I'm sorry, but no. As a child who lived through this, it's neglectful to consistently put your children in the path of an unstable and potentially dangerous person. Biological parent or not, it's your job to keep them safe, physically and mentally. They might be physically safe with him, according to you, but they aren't mentally and emotionally safe. My best advice would be to get yourself some therapy, and quickly, so you can come to terms with the fact that you need to do what you don't want to do in order to keep them safe. You are all they have in this world, the last gate between them and danger. So make sure it's an impenetrable lockdown gate, not one that swings back and forth allowing who knows what in. You need to put being a mother in front of your own feelings

theworstofme May 25, 2019

And yes, it has been scientifically proven, throughout many studies with overwhelming evidence that screaming at your children, being physically aggressive with other people in front of them, and being mentally unstable is as damaging as it is to slap them in the face. You might want to reframe your definition of abuse. And side note, although I was screamed at for the majority of my childhood, my husband and I do not scream at any of our three children, he was never screamed at as a child, and I don't know any of my friends who do. Talk sternly, raise my voice, but never scream

whit28 May 29, 2019 (edited May 29, 2019)

Edited

So my version of "yelling/screaming" is the same as your sternly talking to them. I feel like I'm yelling as my pleasant voice becomes stern and louder and a bit more sharp. Whatever you want to call it you are being firm in your demand and louder than you would talk normally.. Maybe your kids feel your stern voice is like screaming did you think of that?

theworstofme whit28 ⋅ May 30, 2019

That's very possible. However, the minute that another adult physically harmed me in the home like children were staying at, I would do everything possible as a mother to make sure they never had to witness that or be around that again. That is why it is the law. By allowing somebody that does those things into your home you're risking custody of your children, and therefore failing as a mother. I know that's harsh, but sometimes hearing things in a plain way helps it thinking. You can't set yourself on fire to keep other people warm. Especially when they are unable or unwilling to care for themselves. You have people that you are responsible for caring for, and he is not one of them. Have you considered maybe that involving yourself so deeply and his issues is just distracting yourself from what you have to do in your life?

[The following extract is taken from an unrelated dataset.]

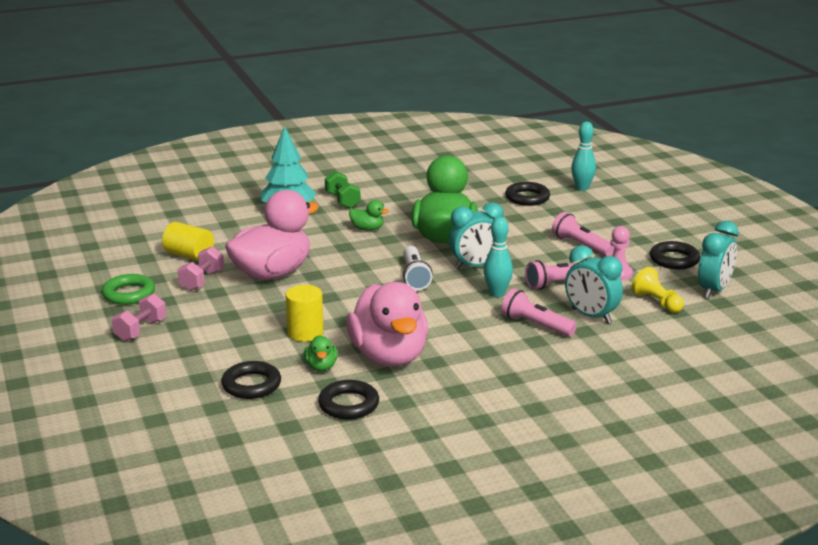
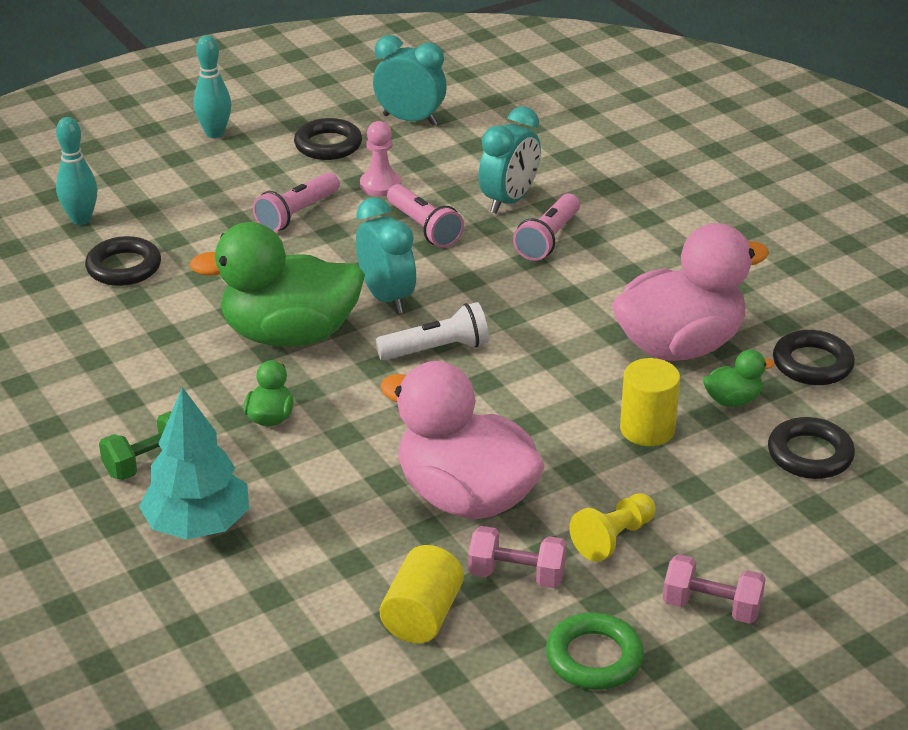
camera: 100 degrees left, 10 degrees up
turquoise bowling pin [484,217,513,297] -> turquoise bowling pin moved to [194,35,231,138]
yellow pawn [632,267,684,313] -> yellow pawn moved to [569,493,656,562]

whit28 theworstofme ⋅ May 30, 2019

Also.... the problem is that they the court system and the mental health system have always thrown him back on me that he is my problem. Not theirs. I have tried getting him help and they have always told me he wasn't " bad" enough. He has told them he's leaving and they believe him. Unlike most DV victims I own my own house (have 2 in fact) and have a job and take care of the kids. He's the one that is disadvantaged and therefore they "can't" do anything about it but tell me to lock my doors and never go out. Funny how we have to leave the house to work and get food and run errands and that he knows my schedule... Tenants have more rights than landlords too ...so I can't get him to leave without taking him to court. Like that is going to happen when you are dealing with someone that is mentally ill. The only agency that doesn't agree and knows the least is CPS. That puts me in a rock and a hard place. If they would get him help and gotten him help I wouldn't be in this position. I'm afraid they are going to do the same thing as they have done over and over and over and over and over.... why should this time be any different???. They promise me and then don't do shit. He is not distracting me from what I need to do in life..... I think I have a pretty good handle. I do it all.....too good that's the problem. If I was more the victim, this wouldn't be an issue. Have you considered this is were I vent to as I don't to anybody else and really doesn't effect my life???